### SOURCE DOCUMENT
Tourists or Tenants, Who Owns New York’s Heart?
As rents soar and rooms shrink, New York’s housing crisis pits visitors’ dollars against residents’ dreams. Can the city still belong to those who call it home?
A City on Tightly Packed Ground
Last week, a family of six in Queens slept in a single-bedroom apartment. The kids shared one bed. The parents took turns on the couch. That’s the reality for thousands of New Yorkers in 2025.
The city’s rental vacancy rate fell to 1.4% in 2023, the lowest level since the 1960s, according to the NYC Comptroller’s Office. Every available unit gets snapped up instantly.
Meanwhile, short-term rentals and tourist apartments fill Manhattan, Brooklyn, and Queens. Visitors come for weekends; residents wait for homes. The question now echoes across boroughs:
Who really owns New York’s heart: tourists or tenants?
When Homes Turn Into Hotels
Tourism is one of New York’s biggest money-makers. In 2023, the city welcomed over 60 million visitors, according to NYC & Company. But that success comes with a cost.
Many apartments have quietly turned into short-term rentals through platforms like Airbnb. Even with new city rules, enforcement lags.
For every apartment listed for visitors, that’s one fewer home for residents. And in a city already short on space, every unit matters.
“Tourists leave after a few nights,” says Carlos Rivera, a lifelong resident of the Bronx. “But we’re the ones trying to build lives here.”
The Core Problem: Too Little Supply, Too Much Demand
For decades, the math hasn’t added up.

Collected data
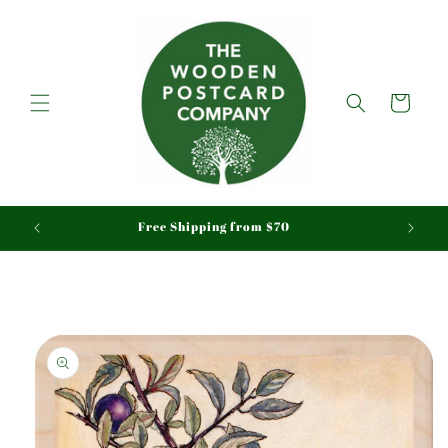
Skip to
content
Cart
aid
Free Shipping from $70
Skip to
product
information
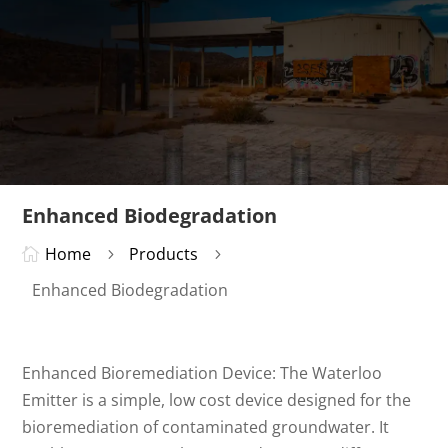
Enhanced Biodegradation
Home
Products

5
5
Enhanced Biodegradation
Enhanced Bioremediation Device: The Waterloo
Emitter is a simple, low cost device designed for the
bioremediation of contaminated groundwater. It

### WORK TASK
Retype the passage from the housing article above the rows, everything from "The city’s rental" down to "tourists or tenants?", with no changes.

### YOUR SOLUTION
The city’s rental vacancy rate fell to 1.4% in 2023, the lowest level since the 1960s, according to the NYC Comptroller’s Office. Every available unit gets snapped up instantly.
Meanwhile, short-term rentals and tourist apartments fill Manhattan, Brooklyn, and Queens. Visitors come for weekends; residents wait for homes. The question now echoes across boroughs:
Who really owns New York’s heart: tourists or tenants?